Water makes up at least two-thirds of the human body. It plays a large part in your normal functions, such as lubricating your joints and eyes, keeping your skin healthy by eliminating toxins, and facilitating proper digestion. Once the water in your body is reduced, it needs to be replaced because an imbalance between the salts and sugar in your body can affect your mood and energy.
Two early signs of dehydration are thirst and dark-colored urine. This is the body’s way of trying to increase water intake and decrease water loss.

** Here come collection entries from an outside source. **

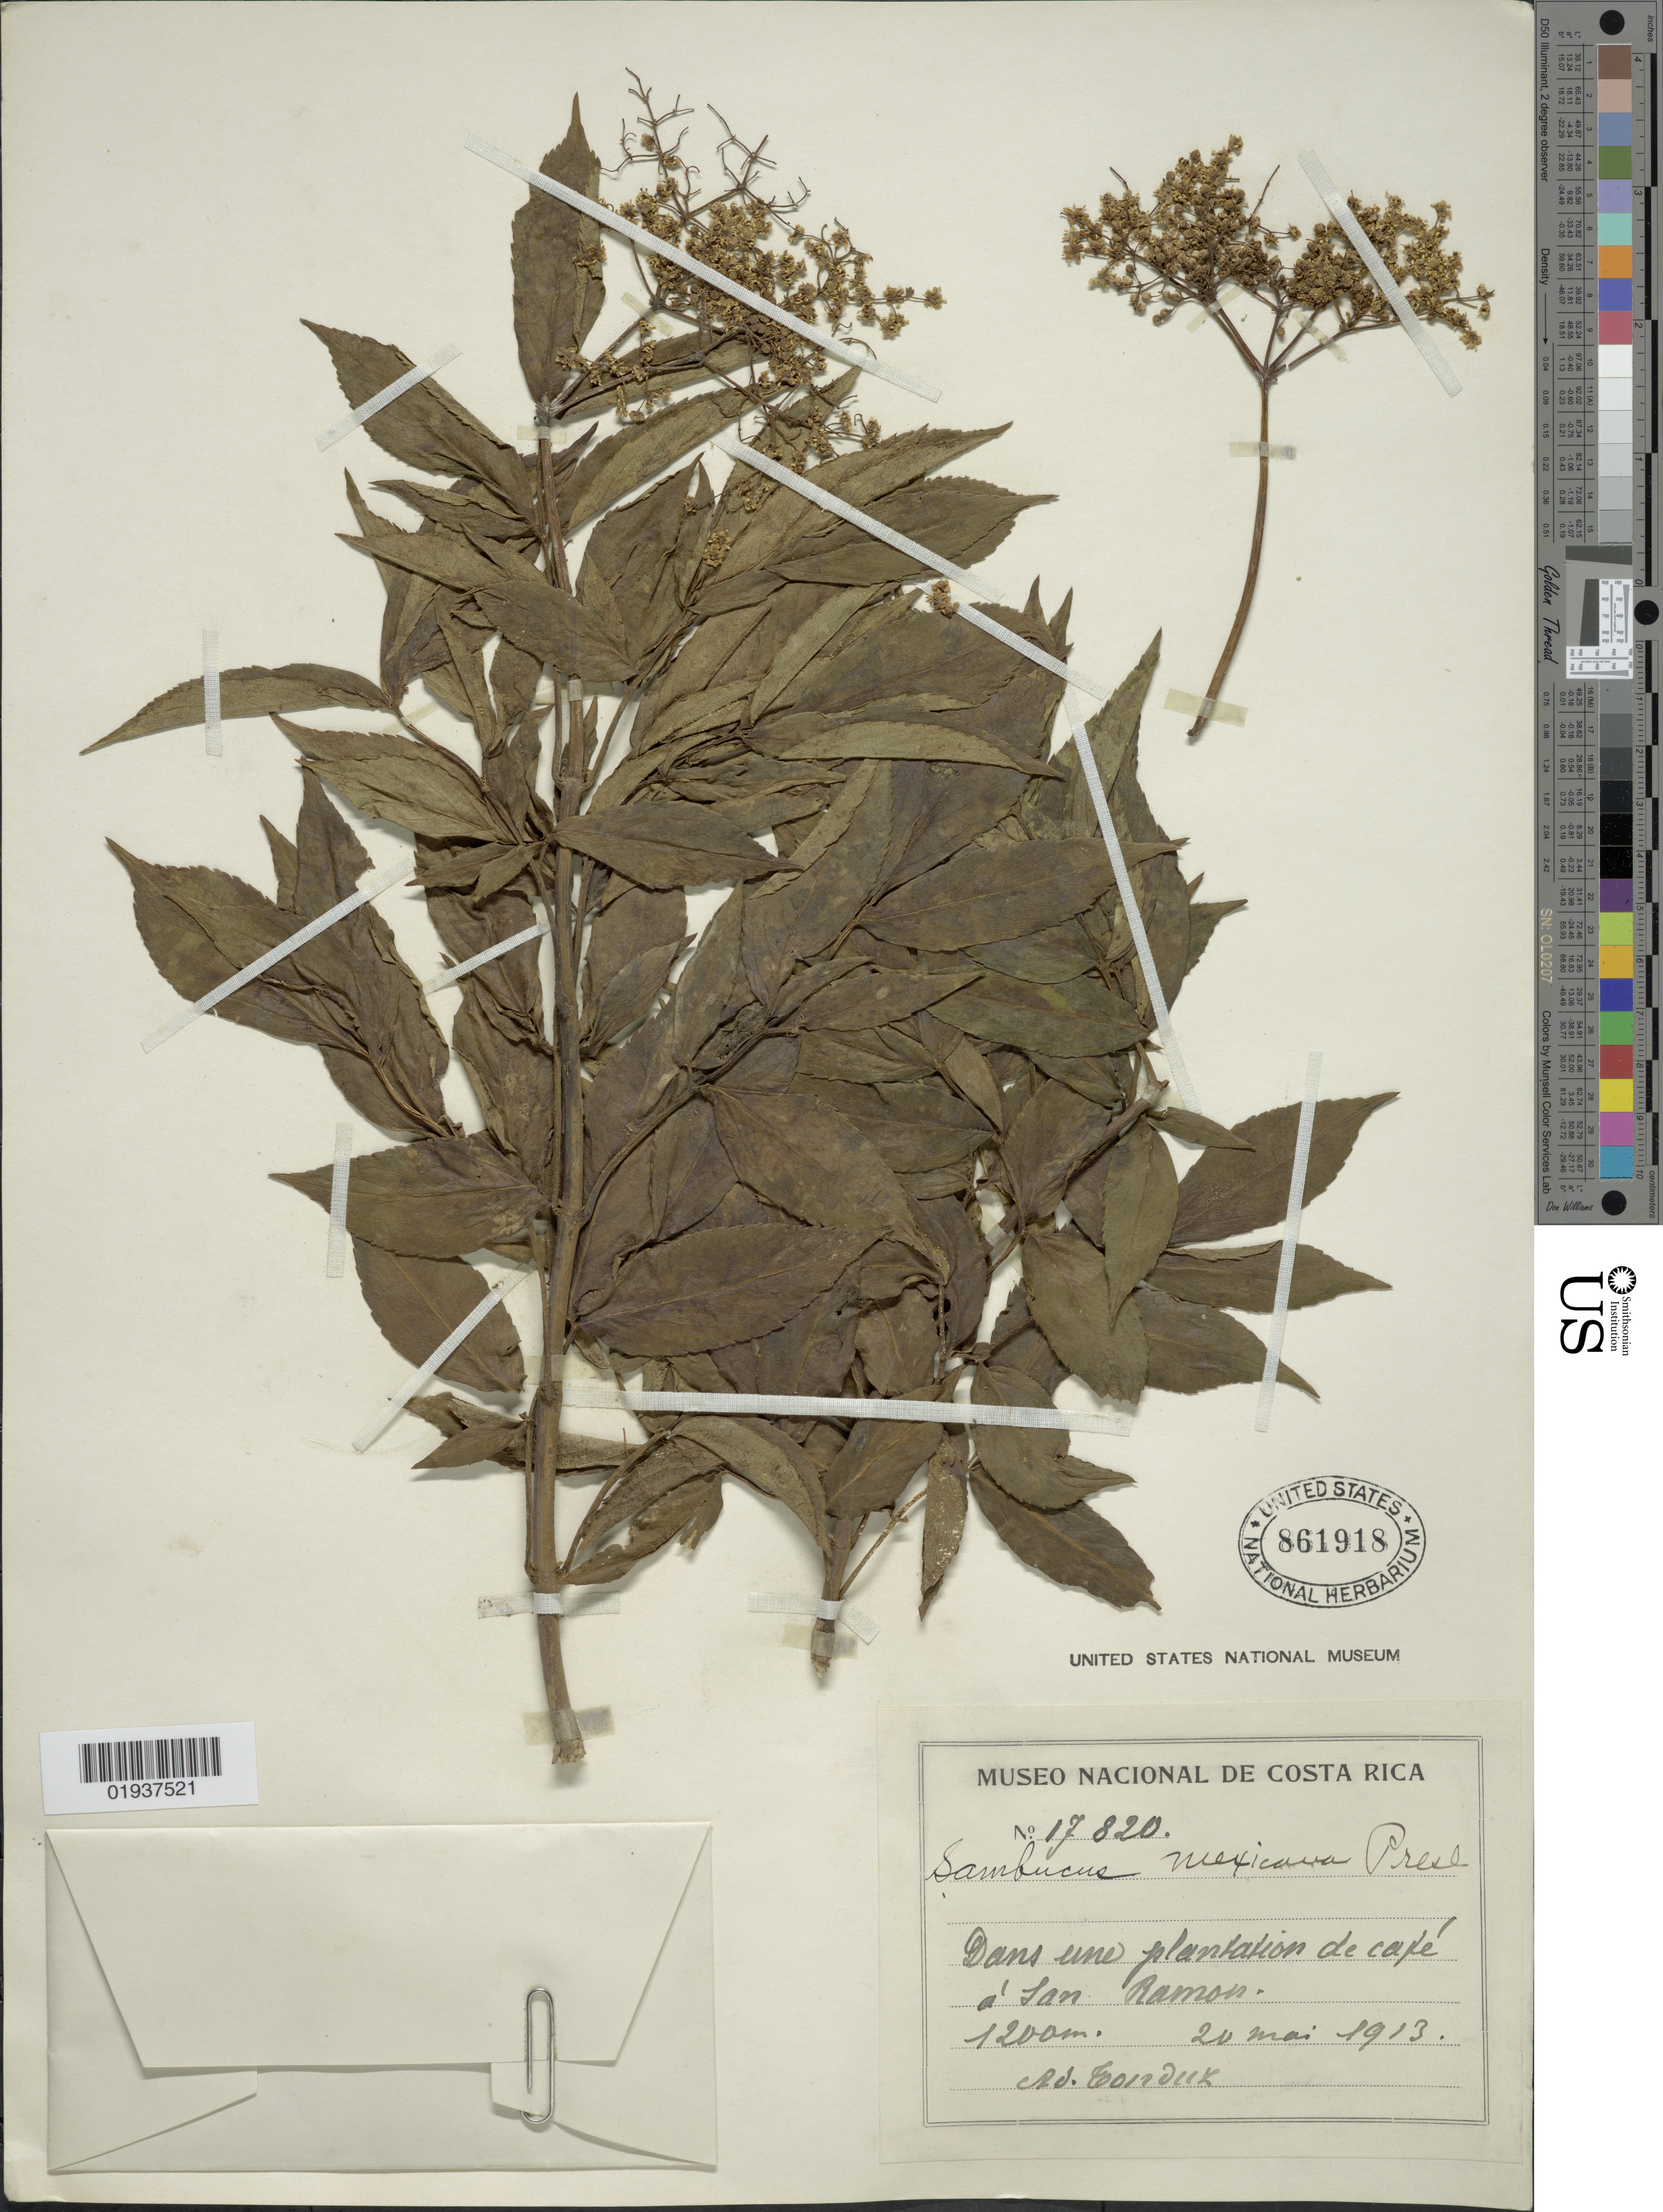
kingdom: Plantae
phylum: Tracheophyta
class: Magnoliopsida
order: Dipsacales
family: Viburnaceae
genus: Sambucus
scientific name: Sambucus mexicana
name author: C. Presl ex DC.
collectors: A. Tonduz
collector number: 17820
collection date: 1913-05-20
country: Costa Rica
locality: Dans une plantation de café à San Ramon.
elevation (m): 1200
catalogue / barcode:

If you don’t replace the water loss then you may experience
- dry, sticky mouth; maybe even bad breath: saliva has antibacterial properties in it, but dehydration can prevent your body from making enough saliva. If you’re not producing enough saliva in the mouth, you can get bacteria overgrowth and one of the side reactions of that is bad breath from chronic dehydration;
- sleepiness or tiredness: not enough water – not enough energy! Children are less active than usual;
- thirst or even food cravings, especially for sweets: it can be difficult for some organs which use water to release some components of your energy stores, so you can actually get cravings for food;
- decreased urine output, the mechanism that saves water;
- less tears – not enough water for crying;
- dry skin – water gives elasticity to your skin, so you are actually losing your beauty;
- headache, dizziness or light-headedness: the brain sits inside a fluid sack that keeps it from bumping against the skull, when there is water depletion the brain can push up against parts of the skull, causing headaches;
- constipation: water is major solvent, when depleted body tends to get all the water from your stomach so the stool is less liquid.
The recommendation for total water intake per day is 2.7 liters (for women) and 3.7 liters (for men). But have in mind that this includes water gained from foods and other beverages like tea and milk. So follow your body signs and water your body properly.